The Treewidth Boundedness Problem for an Inductive Separation Logic of Relations
Marius Bozga, Lucas Bueri, Radu Iosif, Florian Zuleger
TL;DR
This paper studies the treewidth boundedness problem (TWB) for a generalization of Separation Logic to relational signatures (SLR). It proves undecidability of TWB for first-order logic while establishing decidability for TWB in SLR via a two-step approach: (i) solvability for expandable SIDs with nullary predicates using canonical and RGB-conformant color abstractions, and (ii) a reduction from arbitrary SIDs to expandable ones through a tree-automata framework that manipulates persistent variables. The core contributions are the decidability result for TWB in expandable SLR, the robust automata-based reduction technique, and a clear separation between the decidable SLR fragment and the FO/MSO boundary.

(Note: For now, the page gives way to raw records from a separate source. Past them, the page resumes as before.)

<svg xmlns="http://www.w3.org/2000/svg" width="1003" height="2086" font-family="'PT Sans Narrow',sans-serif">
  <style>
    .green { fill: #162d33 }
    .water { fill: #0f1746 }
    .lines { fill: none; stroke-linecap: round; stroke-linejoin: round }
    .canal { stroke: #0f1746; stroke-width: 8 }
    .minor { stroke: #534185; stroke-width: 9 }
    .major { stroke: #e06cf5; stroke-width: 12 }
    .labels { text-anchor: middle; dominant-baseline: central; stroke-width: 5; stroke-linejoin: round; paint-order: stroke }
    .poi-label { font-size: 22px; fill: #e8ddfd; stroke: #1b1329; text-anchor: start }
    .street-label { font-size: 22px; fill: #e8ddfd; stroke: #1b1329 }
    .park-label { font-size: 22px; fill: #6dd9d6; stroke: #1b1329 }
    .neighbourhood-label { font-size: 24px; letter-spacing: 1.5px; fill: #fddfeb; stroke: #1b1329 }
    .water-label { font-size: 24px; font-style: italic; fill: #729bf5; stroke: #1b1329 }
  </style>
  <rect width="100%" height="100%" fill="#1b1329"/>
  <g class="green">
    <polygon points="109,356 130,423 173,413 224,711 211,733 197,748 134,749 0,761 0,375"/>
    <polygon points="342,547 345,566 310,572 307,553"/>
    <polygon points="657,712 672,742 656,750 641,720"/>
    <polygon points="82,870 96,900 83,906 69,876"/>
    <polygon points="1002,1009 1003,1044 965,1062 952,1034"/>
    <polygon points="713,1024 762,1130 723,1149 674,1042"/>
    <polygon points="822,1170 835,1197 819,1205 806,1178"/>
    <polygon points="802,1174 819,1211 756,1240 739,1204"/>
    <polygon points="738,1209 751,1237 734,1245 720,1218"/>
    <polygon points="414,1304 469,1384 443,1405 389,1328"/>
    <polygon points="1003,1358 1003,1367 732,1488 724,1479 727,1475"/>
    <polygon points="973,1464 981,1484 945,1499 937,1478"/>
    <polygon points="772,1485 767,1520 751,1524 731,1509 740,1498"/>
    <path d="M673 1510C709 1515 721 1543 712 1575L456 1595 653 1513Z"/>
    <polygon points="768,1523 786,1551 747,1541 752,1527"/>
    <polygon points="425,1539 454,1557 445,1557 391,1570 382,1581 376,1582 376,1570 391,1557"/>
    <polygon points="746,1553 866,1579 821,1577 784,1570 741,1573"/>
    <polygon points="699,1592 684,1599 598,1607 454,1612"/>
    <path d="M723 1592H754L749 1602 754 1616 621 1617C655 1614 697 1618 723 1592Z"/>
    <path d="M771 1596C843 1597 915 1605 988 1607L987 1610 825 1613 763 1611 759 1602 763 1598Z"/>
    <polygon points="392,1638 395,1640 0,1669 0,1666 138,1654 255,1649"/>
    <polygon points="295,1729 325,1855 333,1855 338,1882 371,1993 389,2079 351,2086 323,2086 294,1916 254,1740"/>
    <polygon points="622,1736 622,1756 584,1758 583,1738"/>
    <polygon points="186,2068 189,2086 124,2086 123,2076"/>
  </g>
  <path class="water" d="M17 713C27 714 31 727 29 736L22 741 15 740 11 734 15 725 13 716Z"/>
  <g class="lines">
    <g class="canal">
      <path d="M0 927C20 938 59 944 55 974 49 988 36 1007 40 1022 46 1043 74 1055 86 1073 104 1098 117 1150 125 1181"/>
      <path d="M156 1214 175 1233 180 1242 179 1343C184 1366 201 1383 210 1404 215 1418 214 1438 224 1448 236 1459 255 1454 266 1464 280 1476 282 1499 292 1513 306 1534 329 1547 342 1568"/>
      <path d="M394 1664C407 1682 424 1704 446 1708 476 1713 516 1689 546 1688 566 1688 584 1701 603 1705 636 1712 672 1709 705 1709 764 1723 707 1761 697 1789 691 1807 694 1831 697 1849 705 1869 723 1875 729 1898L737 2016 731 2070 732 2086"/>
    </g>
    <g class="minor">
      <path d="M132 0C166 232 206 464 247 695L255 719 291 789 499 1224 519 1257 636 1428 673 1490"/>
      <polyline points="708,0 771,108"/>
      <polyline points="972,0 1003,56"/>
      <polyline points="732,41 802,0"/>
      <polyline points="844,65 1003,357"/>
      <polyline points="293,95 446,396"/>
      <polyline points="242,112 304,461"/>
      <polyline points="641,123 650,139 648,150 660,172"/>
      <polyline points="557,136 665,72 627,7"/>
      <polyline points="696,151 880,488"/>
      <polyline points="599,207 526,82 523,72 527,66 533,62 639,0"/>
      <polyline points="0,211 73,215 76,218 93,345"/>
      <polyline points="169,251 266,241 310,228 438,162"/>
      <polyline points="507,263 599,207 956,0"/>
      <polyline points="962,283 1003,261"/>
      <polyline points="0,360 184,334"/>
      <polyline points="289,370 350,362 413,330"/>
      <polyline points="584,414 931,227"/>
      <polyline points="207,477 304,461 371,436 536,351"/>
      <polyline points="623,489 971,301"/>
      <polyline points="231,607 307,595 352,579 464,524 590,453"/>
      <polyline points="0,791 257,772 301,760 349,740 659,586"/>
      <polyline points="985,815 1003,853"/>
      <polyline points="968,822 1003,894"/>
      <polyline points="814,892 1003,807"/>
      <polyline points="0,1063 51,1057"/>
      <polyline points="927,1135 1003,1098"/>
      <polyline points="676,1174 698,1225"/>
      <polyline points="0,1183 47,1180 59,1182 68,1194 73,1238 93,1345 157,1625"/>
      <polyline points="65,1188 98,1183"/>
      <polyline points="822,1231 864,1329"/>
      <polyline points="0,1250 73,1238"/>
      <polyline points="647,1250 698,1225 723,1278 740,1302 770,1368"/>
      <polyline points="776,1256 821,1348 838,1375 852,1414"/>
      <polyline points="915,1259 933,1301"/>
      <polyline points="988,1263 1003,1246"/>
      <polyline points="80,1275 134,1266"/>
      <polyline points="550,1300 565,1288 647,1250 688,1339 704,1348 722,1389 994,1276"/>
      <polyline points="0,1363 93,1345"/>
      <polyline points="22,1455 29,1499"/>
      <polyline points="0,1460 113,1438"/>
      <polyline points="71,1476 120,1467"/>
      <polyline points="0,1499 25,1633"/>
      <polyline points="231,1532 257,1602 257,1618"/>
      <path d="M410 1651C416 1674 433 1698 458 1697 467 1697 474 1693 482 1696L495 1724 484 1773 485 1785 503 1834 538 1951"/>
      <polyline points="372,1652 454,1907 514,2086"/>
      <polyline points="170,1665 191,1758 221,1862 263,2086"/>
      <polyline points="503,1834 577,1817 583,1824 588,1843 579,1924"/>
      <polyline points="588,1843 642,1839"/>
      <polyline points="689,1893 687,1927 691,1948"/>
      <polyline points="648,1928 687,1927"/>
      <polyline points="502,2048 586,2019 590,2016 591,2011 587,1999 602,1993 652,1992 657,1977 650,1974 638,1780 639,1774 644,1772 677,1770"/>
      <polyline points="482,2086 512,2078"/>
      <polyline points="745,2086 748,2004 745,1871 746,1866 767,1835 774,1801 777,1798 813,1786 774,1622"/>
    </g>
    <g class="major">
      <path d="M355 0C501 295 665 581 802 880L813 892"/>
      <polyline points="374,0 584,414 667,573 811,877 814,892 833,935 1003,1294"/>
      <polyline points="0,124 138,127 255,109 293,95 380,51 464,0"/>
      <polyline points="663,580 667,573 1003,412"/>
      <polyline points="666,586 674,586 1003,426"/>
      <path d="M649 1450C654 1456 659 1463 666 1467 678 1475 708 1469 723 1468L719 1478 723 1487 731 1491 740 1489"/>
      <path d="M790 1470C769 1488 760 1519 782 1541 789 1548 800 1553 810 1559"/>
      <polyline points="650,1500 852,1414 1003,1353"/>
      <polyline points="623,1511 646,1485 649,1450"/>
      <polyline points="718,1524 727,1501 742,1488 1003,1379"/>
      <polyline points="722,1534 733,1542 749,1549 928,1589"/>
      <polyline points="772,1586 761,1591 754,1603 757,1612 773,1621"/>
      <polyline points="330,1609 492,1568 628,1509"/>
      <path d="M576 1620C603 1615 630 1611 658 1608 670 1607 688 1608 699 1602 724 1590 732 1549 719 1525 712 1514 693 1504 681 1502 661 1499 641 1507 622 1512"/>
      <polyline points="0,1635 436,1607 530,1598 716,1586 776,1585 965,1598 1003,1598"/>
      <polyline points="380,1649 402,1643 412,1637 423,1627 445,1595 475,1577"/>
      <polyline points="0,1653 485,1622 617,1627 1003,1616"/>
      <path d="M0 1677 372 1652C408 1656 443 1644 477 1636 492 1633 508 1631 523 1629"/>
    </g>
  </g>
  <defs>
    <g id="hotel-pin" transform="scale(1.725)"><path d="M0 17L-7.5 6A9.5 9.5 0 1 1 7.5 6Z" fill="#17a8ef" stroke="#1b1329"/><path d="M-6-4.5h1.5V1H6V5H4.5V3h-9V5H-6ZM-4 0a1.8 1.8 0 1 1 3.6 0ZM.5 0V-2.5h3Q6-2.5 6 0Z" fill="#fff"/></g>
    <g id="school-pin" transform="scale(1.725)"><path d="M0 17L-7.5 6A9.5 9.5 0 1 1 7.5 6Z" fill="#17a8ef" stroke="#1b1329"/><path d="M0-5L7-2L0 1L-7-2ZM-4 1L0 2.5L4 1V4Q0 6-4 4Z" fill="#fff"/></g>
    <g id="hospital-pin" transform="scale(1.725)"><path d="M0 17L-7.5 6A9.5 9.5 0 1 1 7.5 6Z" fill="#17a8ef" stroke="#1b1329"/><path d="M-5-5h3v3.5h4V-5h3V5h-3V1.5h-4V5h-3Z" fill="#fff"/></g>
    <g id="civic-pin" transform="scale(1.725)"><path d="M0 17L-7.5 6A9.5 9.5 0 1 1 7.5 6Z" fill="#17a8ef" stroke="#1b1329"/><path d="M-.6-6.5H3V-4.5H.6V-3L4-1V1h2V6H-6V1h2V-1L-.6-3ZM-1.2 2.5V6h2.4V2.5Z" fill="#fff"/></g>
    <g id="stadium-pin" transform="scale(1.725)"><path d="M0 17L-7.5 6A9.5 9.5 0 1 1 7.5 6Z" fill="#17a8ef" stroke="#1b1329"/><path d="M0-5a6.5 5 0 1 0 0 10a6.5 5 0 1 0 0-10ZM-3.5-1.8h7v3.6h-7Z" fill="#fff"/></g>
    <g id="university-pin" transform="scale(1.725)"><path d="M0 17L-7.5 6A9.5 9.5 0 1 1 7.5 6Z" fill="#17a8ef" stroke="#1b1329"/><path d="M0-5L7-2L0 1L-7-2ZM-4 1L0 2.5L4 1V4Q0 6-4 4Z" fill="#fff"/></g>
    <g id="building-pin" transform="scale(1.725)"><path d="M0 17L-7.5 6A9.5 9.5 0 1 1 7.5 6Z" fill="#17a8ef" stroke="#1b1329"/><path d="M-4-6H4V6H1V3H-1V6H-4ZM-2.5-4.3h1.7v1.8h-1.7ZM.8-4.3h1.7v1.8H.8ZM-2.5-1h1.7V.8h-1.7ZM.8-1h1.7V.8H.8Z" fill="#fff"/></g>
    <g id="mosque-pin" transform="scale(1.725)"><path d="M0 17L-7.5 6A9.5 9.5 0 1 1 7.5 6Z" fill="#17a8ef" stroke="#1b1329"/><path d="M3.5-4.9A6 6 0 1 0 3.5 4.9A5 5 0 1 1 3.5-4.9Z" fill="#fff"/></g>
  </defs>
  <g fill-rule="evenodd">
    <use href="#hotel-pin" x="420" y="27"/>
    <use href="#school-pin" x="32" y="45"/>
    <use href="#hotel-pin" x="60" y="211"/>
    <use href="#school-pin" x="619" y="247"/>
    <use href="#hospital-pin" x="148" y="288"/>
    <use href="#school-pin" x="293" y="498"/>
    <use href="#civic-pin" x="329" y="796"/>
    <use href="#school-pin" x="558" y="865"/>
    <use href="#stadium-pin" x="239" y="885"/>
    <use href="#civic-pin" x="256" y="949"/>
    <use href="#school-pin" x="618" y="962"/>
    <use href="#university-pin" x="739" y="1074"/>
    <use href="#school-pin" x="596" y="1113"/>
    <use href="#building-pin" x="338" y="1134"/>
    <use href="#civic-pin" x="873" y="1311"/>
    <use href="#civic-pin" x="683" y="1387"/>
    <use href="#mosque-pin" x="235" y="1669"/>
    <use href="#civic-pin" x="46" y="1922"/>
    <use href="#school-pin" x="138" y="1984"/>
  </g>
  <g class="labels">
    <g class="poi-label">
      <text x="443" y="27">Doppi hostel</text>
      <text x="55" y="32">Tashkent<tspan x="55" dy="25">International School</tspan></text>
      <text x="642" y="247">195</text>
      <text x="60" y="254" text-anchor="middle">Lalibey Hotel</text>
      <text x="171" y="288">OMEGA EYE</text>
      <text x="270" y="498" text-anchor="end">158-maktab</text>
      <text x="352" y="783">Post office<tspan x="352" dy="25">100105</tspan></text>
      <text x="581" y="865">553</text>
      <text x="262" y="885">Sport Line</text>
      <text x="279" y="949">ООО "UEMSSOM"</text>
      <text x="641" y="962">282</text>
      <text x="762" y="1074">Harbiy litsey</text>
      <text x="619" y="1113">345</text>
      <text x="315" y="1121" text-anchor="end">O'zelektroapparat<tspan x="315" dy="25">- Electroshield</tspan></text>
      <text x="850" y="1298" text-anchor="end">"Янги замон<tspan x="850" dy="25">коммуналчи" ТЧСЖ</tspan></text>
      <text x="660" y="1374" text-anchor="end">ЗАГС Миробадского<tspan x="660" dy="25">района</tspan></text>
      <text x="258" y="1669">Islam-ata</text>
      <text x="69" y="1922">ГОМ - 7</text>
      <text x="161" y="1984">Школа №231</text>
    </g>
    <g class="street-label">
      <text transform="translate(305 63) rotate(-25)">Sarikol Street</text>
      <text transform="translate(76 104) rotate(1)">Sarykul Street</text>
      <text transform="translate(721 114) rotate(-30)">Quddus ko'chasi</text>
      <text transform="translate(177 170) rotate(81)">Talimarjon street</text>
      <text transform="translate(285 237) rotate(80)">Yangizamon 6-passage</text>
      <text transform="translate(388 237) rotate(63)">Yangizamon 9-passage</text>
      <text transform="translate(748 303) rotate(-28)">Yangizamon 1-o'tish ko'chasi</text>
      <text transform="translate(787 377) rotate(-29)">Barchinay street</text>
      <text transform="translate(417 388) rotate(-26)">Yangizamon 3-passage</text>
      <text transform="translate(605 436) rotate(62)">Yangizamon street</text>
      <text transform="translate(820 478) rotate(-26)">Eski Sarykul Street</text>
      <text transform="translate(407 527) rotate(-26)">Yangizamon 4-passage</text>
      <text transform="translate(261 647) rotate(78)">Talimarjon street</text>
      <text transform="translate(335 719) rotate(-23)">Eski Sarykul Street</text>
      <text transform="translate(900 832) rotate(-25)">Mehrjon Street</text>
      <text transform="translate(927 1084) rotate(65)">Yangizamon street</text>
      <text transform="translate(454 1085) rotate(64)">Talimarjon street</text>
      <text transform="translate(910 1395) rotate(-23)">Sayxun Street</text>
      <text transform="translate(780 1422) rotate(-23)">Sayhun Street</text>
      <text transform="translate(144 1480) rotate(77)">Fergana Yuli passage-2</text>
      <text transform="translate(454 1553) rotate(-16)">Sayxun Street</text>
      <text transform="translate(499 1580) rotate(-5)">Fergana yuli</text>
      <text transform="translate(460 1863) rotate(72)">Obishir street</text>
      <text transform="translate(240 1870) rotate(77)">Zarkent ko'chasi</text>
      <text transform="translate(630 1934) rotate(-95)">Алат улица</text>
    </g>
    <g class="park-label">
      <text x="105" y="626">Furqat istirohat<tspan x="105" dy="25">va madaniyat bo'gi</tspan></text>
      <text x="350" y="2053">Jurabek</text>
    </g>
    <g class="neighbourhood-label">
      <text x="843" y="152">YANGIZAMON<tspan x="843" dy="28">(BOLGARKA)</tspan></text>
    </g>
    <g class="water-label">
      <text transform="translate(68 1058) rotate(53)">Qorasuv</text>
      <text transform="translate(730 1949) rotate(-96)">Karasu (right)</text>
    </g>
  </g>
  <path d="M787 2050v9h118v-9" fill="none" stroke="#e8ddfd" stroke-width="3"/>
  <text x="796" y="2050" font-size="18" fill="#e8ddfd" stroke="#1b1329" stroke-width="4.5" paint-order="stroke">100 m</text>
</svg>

The results enable automatic reasoning about the treewidth of graph-like models defined by SLR formulas and support potential decidable entailment fragments, with practical impact on verification and analysis of relational data structures. The work also clarifies the limits of expressivity by showing FO undecidability, strengthening the theoretical understanding of the MSO/ treewidth landscape in logic-based verification.
Abstract
The treewidth boundedness problem for a logic asks for the existence of an upper bound on the treewidth of the models of a given formula in that logic. This problem is found to be undecidable for first order logic. We consider a generalization of Separation Logic over relational signatures, interpreted over standard relational structures, and describe an algorithm for the treewidth boundedness problem in the context of this logic.